I stopped there long enough to wonder what he would have advised about the Sacramento job.
He probably would’ve said to think long and hard about what I’d be missing here.
The Road Not Taken
I would’ve missed the quality time I got with my four daughters by coaching them in the Goleta Valley Girls Softball Association and in the Page Youth Center Basketball League.
I would’ve missed writing about the South Coast Special Olympics, where I once choked up while watching my little sister run with her most joyous abandon.

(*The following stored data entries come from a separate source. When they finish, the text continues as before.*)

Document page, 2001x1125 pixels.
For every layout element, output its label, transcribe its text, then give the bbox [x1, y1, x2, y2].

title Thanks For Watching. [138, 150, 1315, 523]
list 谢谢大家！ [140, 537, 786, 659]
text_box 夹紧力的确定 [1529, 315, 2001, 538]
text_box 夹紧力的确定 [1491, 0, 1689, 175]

I would’ve missed covering countless CIF championships, 42 seasons of UCSB baseball and basketball, and the two NCAA men’s soccer championship matches played by the Gauchos.
I would’ve missed the 2 a.m. phone call from basketball coach Ben Howland, an old friend who later took UCLA to three straight NCAA Final Fours.

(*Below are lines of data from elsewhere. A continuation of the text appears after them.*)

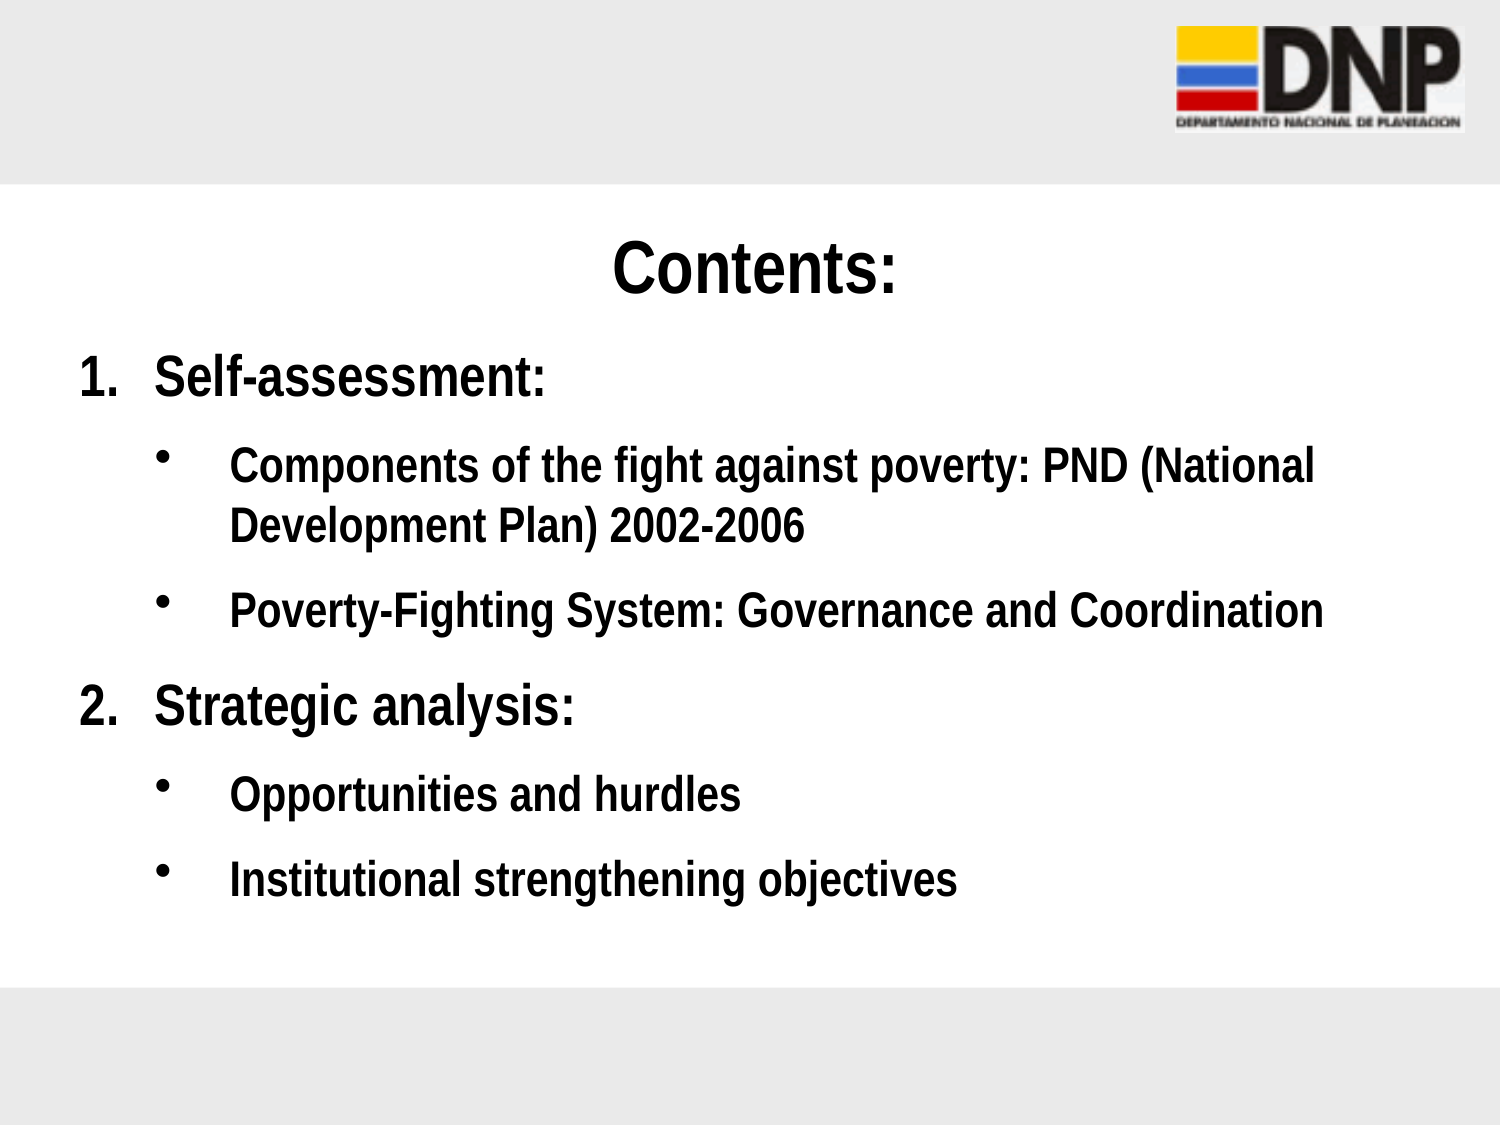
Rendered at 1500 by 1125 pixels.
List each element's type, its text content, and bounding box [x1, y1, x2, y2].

text_box [0, 0, 1500, 181]
text_box Contents: Self-assessment: Components of the fight against poverty: PND (National Development Plan) 2002-2006 Poverty-Fighting System: Governance and Coordination Strategic analysis: Opportunities and hurdles Institutional strengthening objectives [64, 211, 1447, 1000]
text_box [0, 987, 1500, 1125]
picture [1174, 26, 1465, 134]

He couldn’t sleep after learning that he didn’t get his dream job at UCSB in his hometown of Santa Barbara.
“You’re lucky you’re still there,” he said before hanging up.

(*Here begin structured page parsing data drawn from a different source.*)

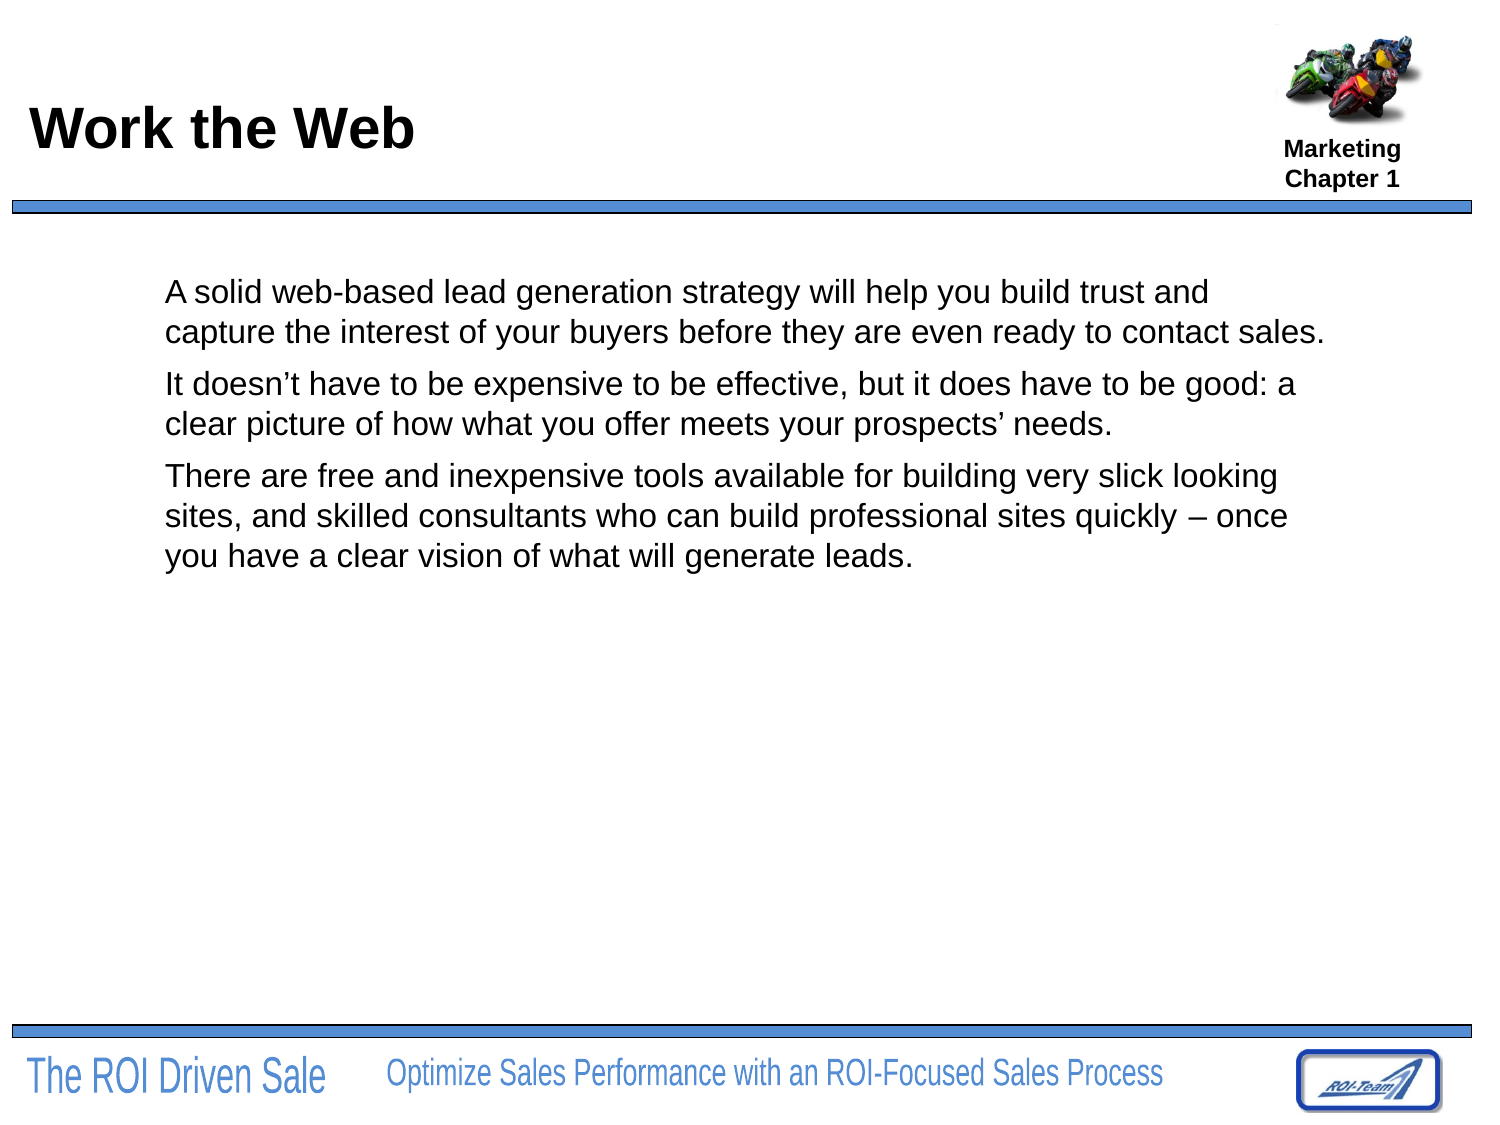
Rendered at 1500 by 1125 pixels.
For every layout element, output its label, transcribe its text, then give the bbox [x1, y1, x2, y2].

picture [1275, 24, 1430, 99]
title Work the Web [14, 50, 1163, 200]
picture [1296, 1049, 1443, 1113]
text_box A solid web-based lead generation strategy will help you build trust and capture the interest of your buyers before they are even ready to contact sales. It doesn’t have to be expensive to be effective, but it does have to be good: a clear picture of how what you offer meets your prospects’ needs. There are free and inexpensive tools available for building very slick looking sites, and skilled consultants who can build professional sites quickly – once you have a clear vision of what will generate leads. [150, 262, 1343, 582]
text_box Marketing Chapter 1 [1222, 124, 1463, 200]
picture [1275, 100, 1430, 124]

I remained there until 2021, when the withered News-Press was in its death throes.
Theresa and I thought it best to retire in Idaho, where we could live near our two youngest daughters and watch the six youngest of our dozen grandchildren grow up.
Some old News-Press brethren, however, offered a way for me to keep my heart in Santa Barbara.
Barry Punzal, Bill Macfadyen, Tom Bolton and Kim Clark all invited me to write this weekly sports column for Noozhawk.
Four decades earlier, I figured that Marco Smolich would think me crazy for changing my mind about his own offer.
I told him that I planned to stay in Santa Barbara as long as it had a daily newspaper.
A legitimate newspaper, anyway.
He laughed and wished me well.
“Your old man never would’ve left that place, either,” he said.